What I’d actually try

Two ideas, both speculative.

The first is asking questions of a codebase. I do this in a small way today, mostly with open-source projects I’m picking through, and the experience is somewhere between useful and frustrating. The latency on E4B is just slow enough that I sometimes alt-tab away while it’s still composing the answer, which entirely defeats the point. A 1.5x speed-up would tip the whole interaction across a quiet threshold from “novel toy” to “tool I’d reach for again tomorrow.”

The second is summarisation: RFCs, dense blog posts, the occasional academic paper I really should have read three months ago. Summarisation is forgiving on accuracy and sensitive to latency, which is the cleanest fit for a small local model.
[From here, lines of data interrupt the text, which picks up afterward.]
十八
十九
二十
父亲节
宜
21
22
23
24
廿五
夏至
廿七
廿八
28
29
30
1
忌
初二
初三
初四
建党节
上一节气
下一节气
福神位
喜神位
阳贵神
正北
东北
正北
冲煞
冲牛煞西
I’d like it fast enough to be the default first thing I do with any document over a couple of thousand words.

Both of those rest on the speed-up actually landing on my hardware, and that’s where I’d be cautious. The 3x figure in the announcement is a single-stream best case on a data-centre GPU with much more memory bandwidth than my laptop has, and the 2.2x on Apple Silicon is at batch sizes of four to eight, which isn’t a workload most laptop users hit on a single interactive prompt. My honest expectation is somewhere between 1.4x and 1.7x for E4B on my hardware, on the kinds of prompts I actually feed it. Worth doing, but not worth getting breathless about.

The other thing I’m sceptical about is anything resembling an agent loop, where the model calls a tool, reads the output, and decides what to do next. Each round trip pays the latency cost in full, and on six gigabytes of VRAM I suspect we’re still some way off the throughput that makes those loops feel responsive rather than glacial.

The pattern I keep noticing with model releases is that the announcements I should pay attention to aren’t usually the ones with the largest numbers in the headline. They’re the ones that close the gap between “research result on a cluster” and “thing I can run on my laptop on a Tuesday morning.” Multi-token prediction for the edge variants of Gemma 4 sits in that category, which is why I’ll be trying it once the tooling settles.